Input for this task:
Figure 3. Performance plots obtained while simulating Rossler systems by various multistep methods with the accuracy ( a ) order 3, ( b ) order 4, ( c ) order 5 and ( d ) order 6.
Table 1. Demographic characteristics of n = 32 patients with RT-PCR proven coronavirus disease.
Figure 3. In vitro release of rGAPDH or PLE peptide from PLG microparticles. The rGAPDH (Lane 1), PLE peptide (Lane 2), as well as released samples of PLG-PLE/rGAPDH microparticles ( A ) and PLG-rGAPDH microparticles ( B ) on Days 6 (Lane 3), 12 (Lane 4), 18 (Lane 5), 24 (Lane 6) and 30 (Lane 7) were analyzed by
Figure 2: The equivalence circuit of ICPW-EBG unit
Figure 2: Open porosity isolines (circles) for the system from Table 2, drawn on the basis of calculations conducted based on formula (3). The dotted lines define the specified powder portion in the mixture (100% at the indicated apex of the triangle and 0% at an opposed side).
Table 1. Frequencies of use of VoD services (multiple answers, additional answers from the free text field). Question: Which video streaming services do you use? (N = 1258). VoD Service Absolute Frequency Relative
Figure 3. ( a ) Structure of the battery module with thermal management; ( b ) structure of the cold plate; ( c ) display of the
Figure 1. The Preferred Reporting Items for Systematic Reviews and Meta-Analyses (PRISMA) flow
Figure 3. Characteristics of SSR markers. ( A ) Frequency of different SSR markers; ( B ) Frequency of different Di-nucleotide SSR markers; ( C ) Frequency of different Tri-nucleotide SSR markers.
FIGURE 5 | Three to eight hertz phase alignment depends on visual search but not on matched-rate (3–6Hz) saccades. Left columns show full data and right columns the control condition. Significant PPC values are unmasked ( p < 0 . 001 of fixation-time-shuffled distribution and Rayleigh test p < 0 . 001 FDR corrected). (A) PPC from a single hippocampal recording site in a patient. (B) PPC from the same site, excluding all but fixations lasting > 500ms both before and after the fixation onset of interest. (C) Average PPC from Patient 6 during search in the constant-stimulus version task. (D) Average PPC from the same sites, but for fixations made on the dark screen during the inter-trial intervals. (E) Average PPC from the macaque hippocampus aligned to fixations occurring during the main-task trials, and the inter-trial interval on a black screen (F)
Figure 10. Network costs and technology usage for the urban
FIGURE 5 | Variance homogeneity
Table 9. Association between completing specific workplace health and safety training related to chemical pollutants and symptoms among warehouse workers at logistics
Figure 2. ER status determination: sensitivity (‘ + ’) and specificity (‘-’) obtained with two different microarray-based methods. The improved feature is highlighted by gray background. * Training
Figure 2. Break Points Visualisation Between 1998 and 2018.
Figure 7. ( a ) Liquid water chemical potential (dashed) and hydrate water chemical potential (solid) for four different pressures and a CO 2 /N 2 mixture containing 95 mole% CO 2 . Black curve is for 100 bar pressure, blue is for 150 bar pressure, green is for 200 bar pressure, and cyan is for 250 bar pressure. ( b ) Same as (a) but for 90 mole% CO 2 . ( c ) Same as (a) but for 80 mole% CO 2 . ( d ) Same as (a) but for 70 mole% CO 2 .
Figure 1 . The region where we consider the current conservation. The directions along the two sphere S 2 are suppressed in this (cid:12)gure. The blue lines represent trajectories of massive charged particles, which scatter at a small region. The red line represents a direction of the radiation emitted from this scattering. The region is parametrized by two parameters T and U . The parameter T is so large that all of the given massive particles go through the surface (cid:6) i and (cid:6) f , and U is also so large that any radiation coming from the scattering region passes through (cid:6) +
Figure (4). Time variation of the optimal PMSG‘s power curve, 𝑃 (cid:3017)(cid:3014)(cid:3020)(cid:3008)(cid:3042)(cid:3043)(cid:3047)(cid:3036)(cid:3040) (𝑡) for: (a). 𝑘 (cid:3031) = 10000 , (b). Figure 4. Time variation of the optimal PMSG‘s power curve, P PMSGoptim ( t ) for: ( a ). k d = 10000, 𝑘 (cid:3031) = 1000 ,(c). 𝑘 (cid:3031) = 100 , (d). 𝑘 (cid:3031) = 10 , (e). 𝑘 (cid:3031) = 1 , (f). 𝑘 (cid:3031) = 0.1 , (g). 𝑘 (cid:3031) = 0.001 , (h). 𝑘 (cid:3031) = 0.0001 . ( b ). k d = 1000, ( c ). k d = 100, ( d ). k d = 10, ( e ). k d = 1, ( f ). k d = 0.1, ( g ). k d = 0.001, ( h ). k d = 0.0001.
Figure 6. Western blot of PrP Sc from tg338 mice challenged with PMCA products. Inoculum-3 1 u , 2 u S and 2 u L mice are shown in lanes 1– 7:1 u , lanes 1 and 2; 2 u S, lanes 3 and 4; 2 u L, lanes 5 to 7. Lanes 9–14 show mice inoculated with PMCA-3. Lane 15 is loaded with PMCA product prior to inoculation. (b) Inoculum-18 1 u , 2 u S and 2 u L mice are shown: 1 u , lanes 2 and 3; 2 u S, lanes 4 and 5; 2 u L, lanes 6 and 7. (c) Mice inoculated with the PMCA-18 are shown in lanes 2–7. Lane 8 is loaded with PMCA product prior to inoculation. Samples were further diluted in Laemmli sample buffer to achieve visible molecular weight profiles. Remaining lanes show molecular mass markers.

Exercise: Print the material in full, exactly as written.

Exercise output:
Figure 3. Performance plots obtained while simulating Rossler systems by various multistep methods with the accuracy ( a ) order 3, ( b ) order 4, ( c ) order 5 and ( d ) order 6.
Table 1. Demographic characteristics of n = 32 patients with RT-PCR proven coronavirus disease.
Figure 3. In vitro release of rGAPDH or PLE peptide from PLG microparticles. The rGAPDH (Lane 1), PLE peptide (Lane 2), as well as released samples of PLG-PLE/rGAPDH microparticles ( A ) and PLG-rGAPDH microparticles ( B ) on Days 6 (Lane 3), 12 (Lane 4), 18 (Lane 5), 24 (Lane 6) and 30 (Lane 7) were analyzed by
Figure 2: The equivalence circuit of ICPW-EBG unit
Figure 2: Open porosity isolines (circles) for the system from Table 2, drawn on the basis of calculations conducted based on formula (3). The dotted lines define the specified powder portion in the mixture (100% at the indicated apex of the triangle and 0% at an opposed side).
Table 1. Frequencies of use of VoD services (multiple answers, additional answers from the free text field). Question: Which video streaming services do you use? (N = 1258). VoD Service Absolute Frequency Relative
Figure 3. ( a ) Structure of the battery module with thermal management; ( b ) structure of the cold plate; ( c ) display of the
Figure 1. The Preferred Reporting Items for Systematic Reviews and Meta-Analyses (PRISMA) flow
Figure 3. Characteristics of SSR markers. ( A ) Frequency of different SSR markers; ( B ) Frequency of different Di-nucleotide SSR markers; ( C ) Frequency of different Tri-nucleotide SSR markers.
FIGURE 5 | Three to eight hertz phase alignment depends on visual search but not on matched-rate (3–6Hz) saccades. Left columns show full data and right columns the control condition. Significant PPC values are unmasked ( p < 0 . 001 of fixation-time-shuffled distribution and Rayleigh test p < 0 . 001 FDR corrected). (A) PPC from a single hippocampal recording site in a patient. (B) PPC from the same site, excluding all but fixations lasting > 500ms both before and after the fixation onset of interest. (C) Average PPC from Patient 6 during search in the constant-stimulus version task. (D) Average PPC from the same sites, but for fixations made on the dark screen during the inter-trial intervals. (E) Average PPC from the macaque hippocampus aligned to fixations occurring during the main-task trials, and the inter-trial interval on a black screen (F)
Figure 10. Network costs and technology usage for the urban
FIGURE 5 | Variance homogeneity
Table 9. Association between completing specific workplace health and safety training related to chemical pollutants and symptoms among warehouse workers at logistics
Figure 2. ER status determination: sensitivity (‘ + ’) and specificity (‘-’) obtained with two different microarray-based methods. The improved feature is highlighted by gray background. * Training
Figure 2. Break Points Visualisation Between 1998 and 2018.
Figure 7. ( a ) Liquid water chemical potential (dashed) and hydrate water chemical potential (solid) for four different pressures and a CO 2 /N 2 mixture containing 95 mole% CO 2 . Black curve is for 100 bar pressure, blue is for 150 bar pressure, green is for 200 bar pressure, and cyan is for 250 bar pressure. ( b ) Same as (a) but for 90 mole% CO 2 . ( c ) Same as (a) but for 80 mole% CO 2 . ( d ) Same as (a) but for 70 mole% CO 2 .
Figure 1 . The region where we consider the current conservation. The directions along the two sphere S 2 are suppressed in this (cid:12)gure. The blue lines represent trajectories of massive charged particles, which scatter at a small region. The red line represents a direction of the radiation emitted from this scattering. The region is parametrized by two parameters T and U . The parameter T is so large that all of the given massive particles go through the surface (cid:6) i and (cid:6) f , and U is also so large that any radiation coming from the scattering region passes through (cid:6) +
Figure (4). Time variation of the optimal PMSG‘s power curve, 𝑃 (cid:3017)(cid:3014)(cid:3020)(cid:3008)(cid:3042)(cid:3043)(cid:3047)(cid:3036)(cid:3040) (𝑡) for: (a). 𝑘 (cid:3031) = 10000 , (b). Figure 4. Time variation of the optimal PMSG‘s power curve, P PMSGoptim ( t ) for: ( a ). k d = 10000, 𝑘 (cid:3031) = 1000 ,(c). 𝑘 (cid:3031) = 100 , (d). 𝑘 (cid:3031) = 10 , (e). 𝑘 (cid:3031) = 1 , (f). 𝑘 (cid:3031) = 0.1 , (g). 𝑘 (cid:3031) = 0.001 , (h). 𝑘 (cid:3031) = 0.0001 . ( b ). k d = 1000, ( c ). k d = 100, ( d ). k d = 10, ( e ). k d = 1, ( f ). k d = 0.1, ( g ). k d = 0.001, ( h ). k d = 0.0001.
Figure 6. Western blot of PrP Sc from tg338 mice challenged with PMCA products. Inoculum-3 1 u , 2 u S and 2 u L mice are shown in lanes 1– 7:1 u , lanes 1 and 2; 2 u S, lanes 3 and 4; 2 u L, lanes 5 to 7. Lanes 9–14 show mice inoculated with PMCA-3. Lane 15 is loaded with PMCA product prior to inoculation. (b) Inoculum-18 1 u , 2 u S and 2 u L mice are shown: 1 u , lanes 2 and 3; 2 u S, lanes 4 and 5; 2 u L, lanes 6 and 7. (c) Mice inoculated with the PMCA-18 are shown in lanes 2–7. Lane 8 is loaded with PMCA product prior to inoculation. Samples were further diluted in Laemmli sample buffer to achieve visible molecular weight profiles. Remaining lanes show molecular mass markers.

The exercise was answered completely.